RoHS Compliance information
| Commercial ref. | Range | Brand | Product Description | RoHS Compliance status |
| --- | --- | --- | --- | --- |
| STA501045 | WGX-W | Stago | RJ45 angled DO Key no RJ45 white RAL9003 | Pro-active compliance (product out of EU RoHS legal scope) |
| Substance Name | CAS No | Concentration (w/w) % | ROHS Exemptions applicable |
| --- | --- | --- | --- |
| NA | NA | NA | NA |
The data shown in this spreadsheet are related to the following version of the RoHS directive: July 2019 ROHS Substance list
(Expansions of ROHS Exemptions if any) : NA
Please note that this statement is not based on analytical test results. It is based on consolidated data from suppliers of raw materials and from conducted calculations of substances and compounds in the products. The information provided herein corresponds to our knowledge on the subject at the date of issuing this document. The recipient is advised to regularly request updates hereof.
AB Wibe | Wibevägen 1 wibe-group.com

•••••

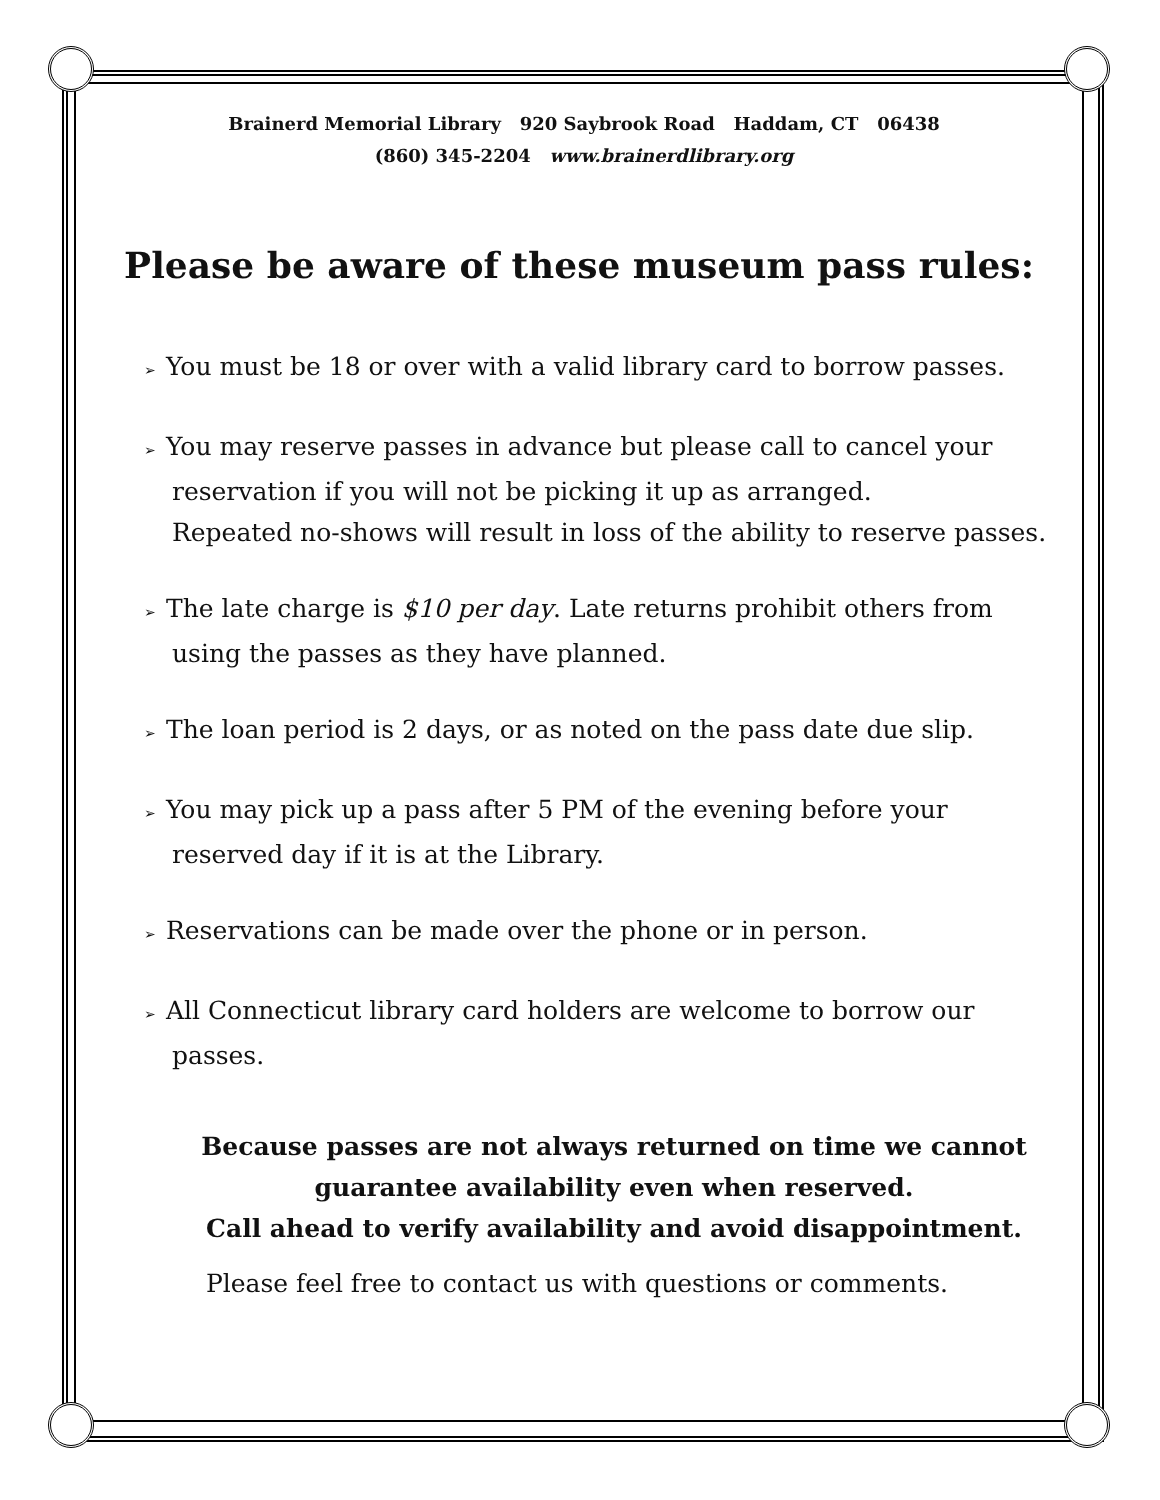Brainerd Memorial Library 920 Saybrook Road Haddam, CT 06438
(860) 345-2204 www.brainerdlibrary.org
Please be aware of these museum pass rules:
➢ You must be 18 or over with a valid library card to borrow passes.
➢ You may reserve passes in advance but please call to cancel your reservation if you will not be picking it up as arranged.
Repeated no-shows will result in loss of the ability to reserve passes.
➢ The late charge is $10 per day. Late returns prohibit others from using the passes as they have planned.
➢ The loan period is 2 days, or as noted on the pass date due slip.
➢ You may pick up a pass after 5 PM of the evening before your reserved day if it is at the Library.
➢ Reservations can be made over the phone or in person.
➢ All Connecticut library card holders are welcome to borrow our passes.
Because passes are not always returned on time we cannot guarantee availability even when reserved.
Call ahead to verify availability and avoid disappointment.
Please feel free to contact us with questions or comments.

•••••

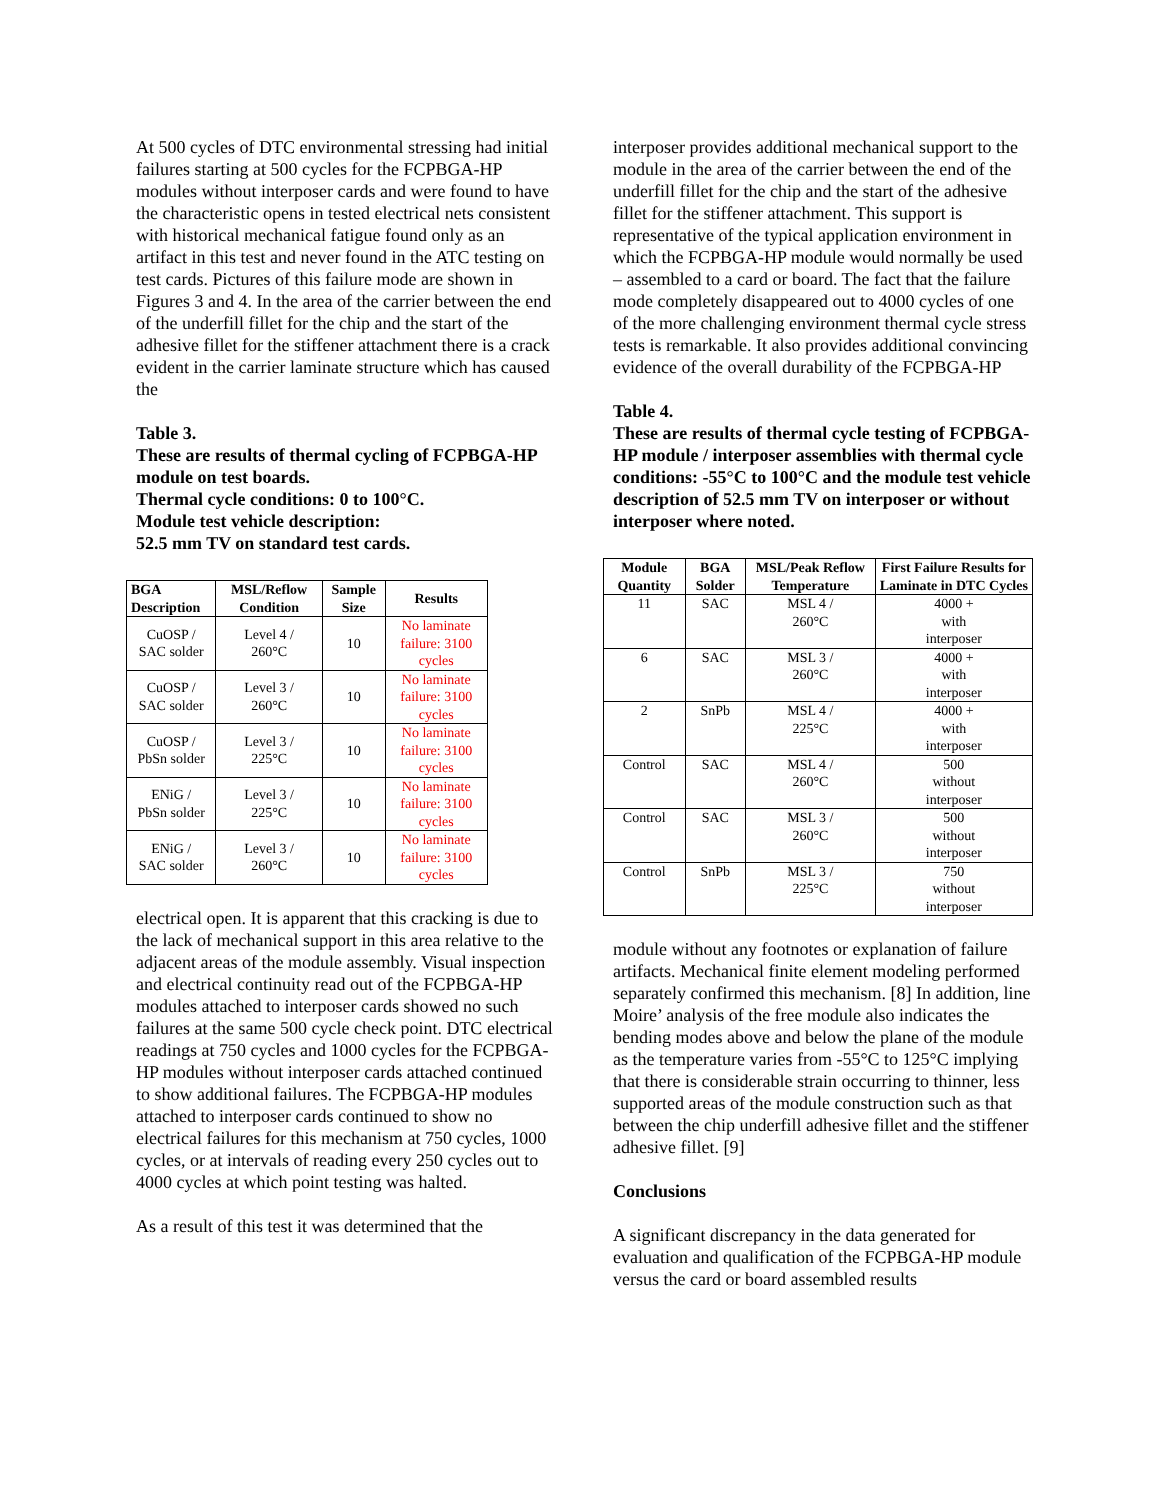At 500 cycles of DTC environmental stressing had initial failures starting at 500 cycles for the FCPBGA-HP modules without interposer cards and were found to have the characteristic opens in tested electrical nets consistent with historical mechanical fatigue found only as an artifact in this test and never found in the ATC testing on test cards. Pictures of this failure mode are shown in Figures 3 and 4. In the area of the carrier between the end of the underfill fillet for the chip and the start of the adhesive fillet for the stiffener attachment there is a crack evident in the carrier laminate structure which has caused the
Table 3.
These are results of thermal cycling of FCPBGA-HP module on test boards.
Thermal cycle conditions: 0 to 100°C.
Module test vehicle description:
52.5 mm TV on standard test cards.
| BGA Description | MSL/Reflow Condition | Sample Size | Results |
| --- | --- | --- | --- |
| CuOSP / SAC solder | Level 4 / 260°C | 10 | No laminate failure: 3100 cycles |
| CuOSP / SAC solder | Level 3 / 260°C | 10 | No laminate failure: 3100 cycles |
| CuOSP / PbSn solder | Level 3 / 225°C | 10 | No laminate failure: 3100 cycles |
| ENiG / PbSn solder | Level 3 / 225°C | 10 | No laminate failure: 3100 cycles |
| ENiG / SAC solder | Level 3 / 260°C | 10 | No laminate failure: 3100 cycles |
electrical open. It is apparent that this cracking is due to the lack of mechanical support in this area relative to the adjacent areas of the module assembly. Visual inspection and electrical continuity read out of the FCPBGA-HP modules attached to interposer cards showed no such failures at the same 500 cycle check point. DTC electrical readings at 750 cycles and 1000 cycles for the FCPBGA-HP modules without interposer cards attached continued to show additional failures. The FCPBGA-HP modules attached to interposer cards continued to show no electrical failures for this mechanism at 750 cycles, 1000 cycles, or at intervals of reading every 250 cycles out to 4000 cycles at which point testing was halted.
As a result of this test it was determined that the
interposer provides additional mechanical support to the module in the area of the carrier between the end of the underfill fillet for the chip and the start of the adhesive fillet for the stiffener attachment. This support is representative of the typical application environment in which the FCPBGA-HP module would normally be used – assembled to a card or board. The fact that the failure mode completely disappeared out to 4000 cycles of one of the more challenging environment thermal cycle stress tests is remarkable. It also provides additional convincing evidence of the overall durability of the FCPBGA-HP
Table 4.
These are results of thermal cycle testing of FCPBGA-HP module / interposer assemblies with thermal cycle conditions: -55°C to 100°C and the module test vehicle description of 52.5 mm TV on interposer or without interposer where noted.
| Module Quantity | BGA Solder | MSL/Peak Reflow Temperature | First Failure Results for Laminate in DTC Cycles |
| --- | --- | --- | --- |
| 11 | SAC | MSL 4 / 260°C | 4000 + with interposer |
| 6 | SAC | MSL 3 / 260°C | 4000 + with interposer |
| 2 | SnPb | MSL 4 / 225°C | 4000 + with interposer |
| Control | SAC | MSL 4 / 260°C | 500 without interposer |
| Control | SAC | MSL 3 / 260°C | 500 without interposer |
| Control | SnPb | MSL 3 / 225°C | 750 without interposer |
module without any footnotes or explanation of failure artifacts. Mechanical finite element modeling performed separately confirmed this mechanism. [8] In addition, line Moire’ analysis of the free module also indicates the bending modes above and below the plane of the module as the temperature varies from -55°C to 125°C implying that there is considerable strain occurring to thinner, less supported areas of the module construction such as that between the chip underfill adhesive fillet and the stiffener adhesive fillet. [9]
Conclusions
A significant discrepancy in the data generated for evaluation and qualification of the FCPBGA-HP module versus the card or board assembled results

•••••

» **EXERCISE DESCRIPTION**
Taking the entries above, write out exactly each line from the one holding "Call ahead to" to the one holding "Please feel free", both included, and stop there.

» **ANSWER SPACE**
Call ahead to verify availability and avoid disappointment.
Please feel free to contact us with questions or comments.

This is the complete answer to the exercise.